Hasbro is heading to court to go toe-to-toe with DC comics, and it’s for a very strange reason: the battle over who gets to the rights to sell toys with the name “Bumblebee” on them.
With the beloved Transformer about to get his own standalone movie and a wave of merchandise to go with it, Hasbro is filing a suit seeking to block sales of DC Superhero Girls-branded Mattel dolls and Lego sets that feature the size-changing teen superhero Bumblebee. Why? Because Hasbro owns the Bumblebee name as a trademark, so they believe DC’s character could be confused with the bright yellow Autobot by the time his own line of toys starts hitting shelves.
It’s a weird case, considering that Bumblebee herself is actually about a decade older than Hasbro’s transforming robot—she was DC Comics’ first female African American superhero, making her debut in December 1976's Teen Titans #45 before taking on the Bumblebee mantle three issues later. Bumblebee the trusty Autobot, meanwhile, wouldn’t appear until the Transformers franchise made its debut in 1984.

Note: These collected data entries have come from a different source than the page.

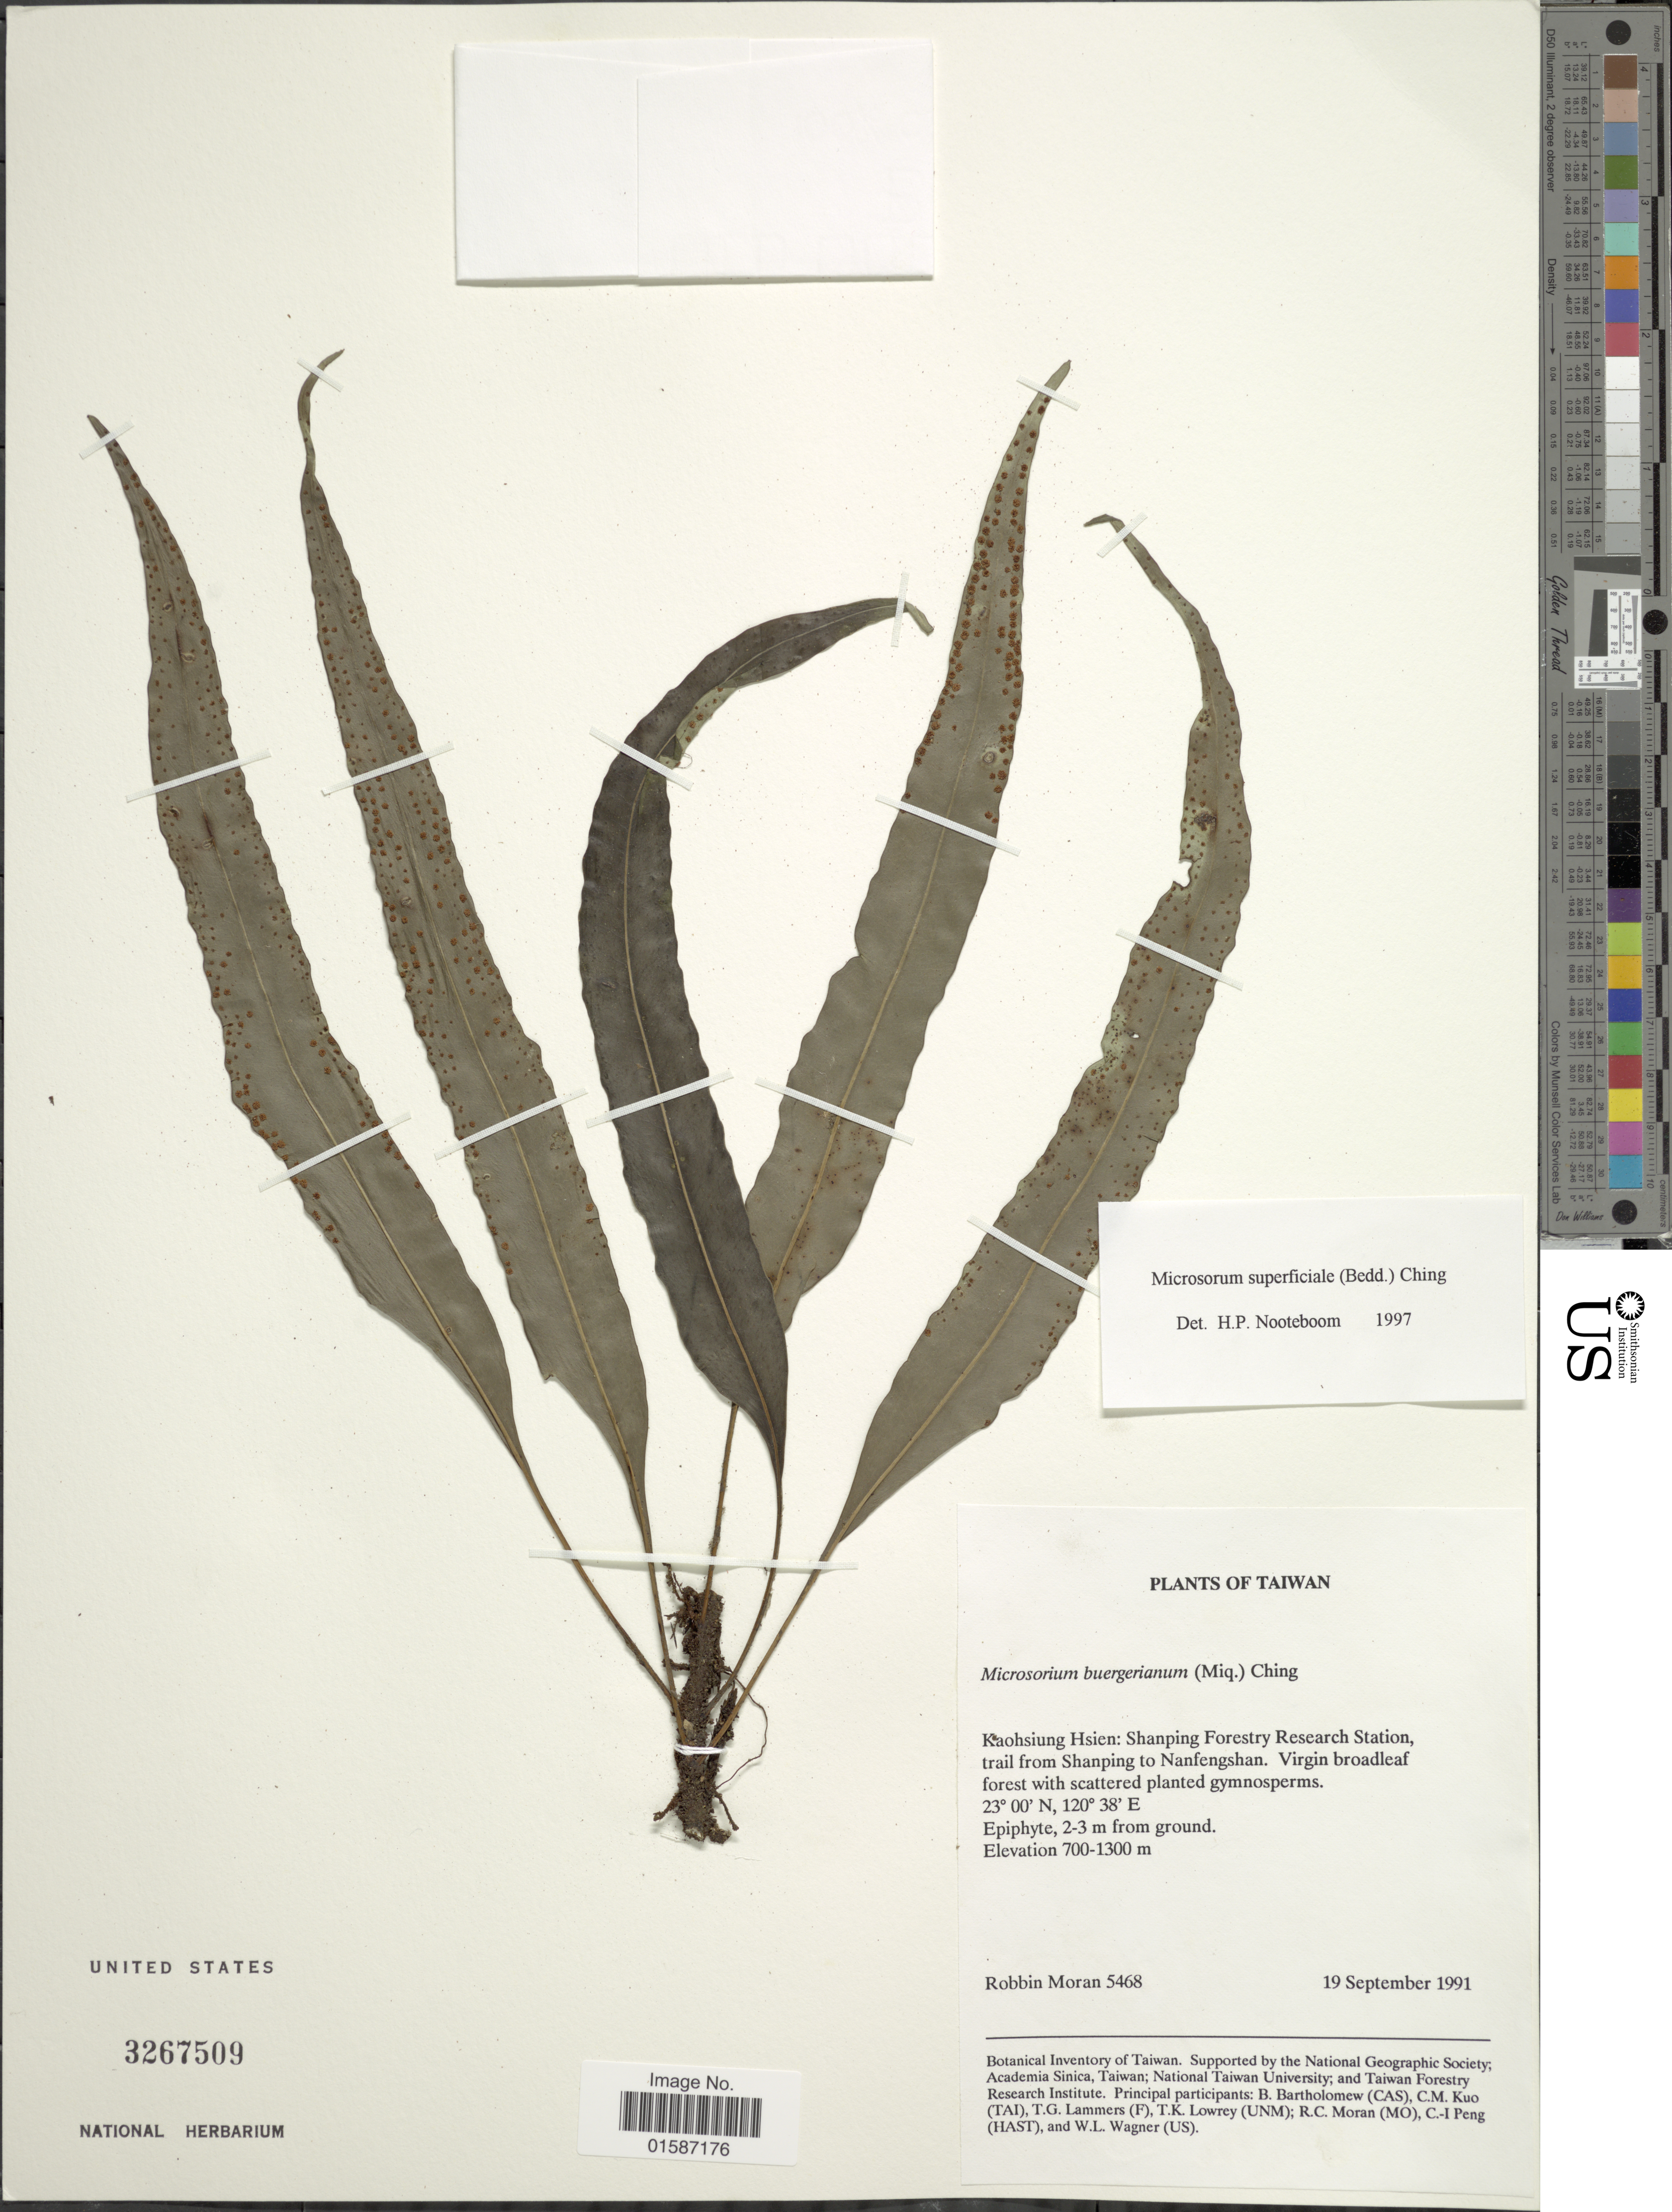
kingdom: Plantae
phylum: Tracheophyta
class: Polypodiopsida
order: Polypodiales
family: Polypodiaceae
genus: Lepidomicrosorium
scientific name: Lepidomicrosorium superficiale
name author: (Blume) Li S. Wang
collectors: R. C. Moran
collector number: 5468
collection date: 1991-09-19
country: Taiwan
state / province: Kaohsiung City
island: Taiwan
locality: Kaosiung Hsien: Shanping Forestry Research Station, trail from Shanping to Nanfengshan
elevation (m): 700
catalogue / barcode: US 3267509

But where waters are muddied is the fact that Hasbro successfully trademarked the name Bumblebee in December 2015—several months after DC announced Superhero Girls, a new female-focused cross-media initiative that reimagined several female DC characters, including Bumblebee, as teenagers attending a superhero high school together. An animated series launched in October 2015, and since then has spun off into lines of action figures, comics, direct-to-video movies, dolls, and Lego. Hasbro is banking on its Bumblebee being more popular than the DC character, and is apparently even resorting to IGN listicles to prove it in court, according to Variety.
Whichever way the case goes, it’s going to be a peculiar one.